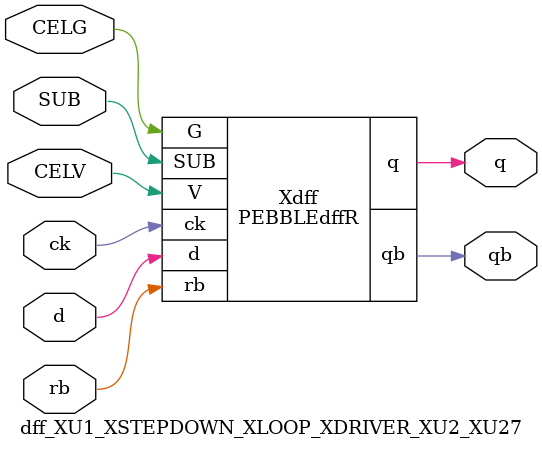
<source format=v>



module PEBBLEdffR ( q, qb, G, SUB, V, ck, d, rb );

  input V;
  output q;
  input rb;
  input d;
  input G;
  input ck;
  input SUB;
  output qb;
endmodule

//Celera Confidential Do Not Copy dff_XU1_XSTEPDOWN_XLOOP_XDRIVER_XU2_XU27
//Celera Confidential Symbol Generator
//DFF latch
module dff_XU1_XSTEPDOWN_XLOOP_XDRIVER_XU2_XU27 (CELV,CELG,d,rb,ck,q,qb,SUB );
input CELV;
input CELG;
input d;
input rb;
input ck;
input SUB;
output q;
output qb;

//Celera Confidential Do Not Copy dff
PEBBLEdffR Xdff(
.V (CELV),
.d (d),
.rb (rb),
.ck (ck),
.q (q),
.qb (qb),
.SUB (SUB),
.G (CELG)
);
//,diesize,PEBBLEdffR

//Celera Confidential Do Not Copy Module End
//Celera Schematic Generator
endmodule

</source>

------------------------------------------------------------------------

#### AIM OF THE EXERCISE
With the pictures omitted, the material is to be transcribed exactly.

#### WRITTEN SOLUTION
<source format=v>



module PEBBLEdffR ( q, qb, G, SUB, V, ck, d, rb );

  input V;
  output q;
  input rb;
  input d;
  input G;
  input ck;
  input SUB;
  output qb;
endmodule

//Celera Confidential Do Not Copy dff_XU1_XSTEPDOWN_XLOOP_XDRIVER_XU2_XU27
//Celera Confidential Symbol Generator
//DFF latch
module dff_XU1_XSTEPDOWN_XLOOP_XDRIVER_XU2_XU27 (CELV,CELG,d,rb,ck,q,qb,SUB );
input CELV;
input CELG;
input d;
input rb;
input ck;
input SUB;
output q;
output qb;

//Celera Confidential Do Not Copy dff
PEBBLEdffR Xdff(
.V (CELV),
.d (d),
.rb (rb),
.ck (ck),
.q (q),
.qb (qb),
.SUB (SUB),
.G (CELG)
);
//,diesize,PEBBLEdffR

//Celera Confidential Do Not Copy Module End
//Celera Schematic Generator
endmodule

</source>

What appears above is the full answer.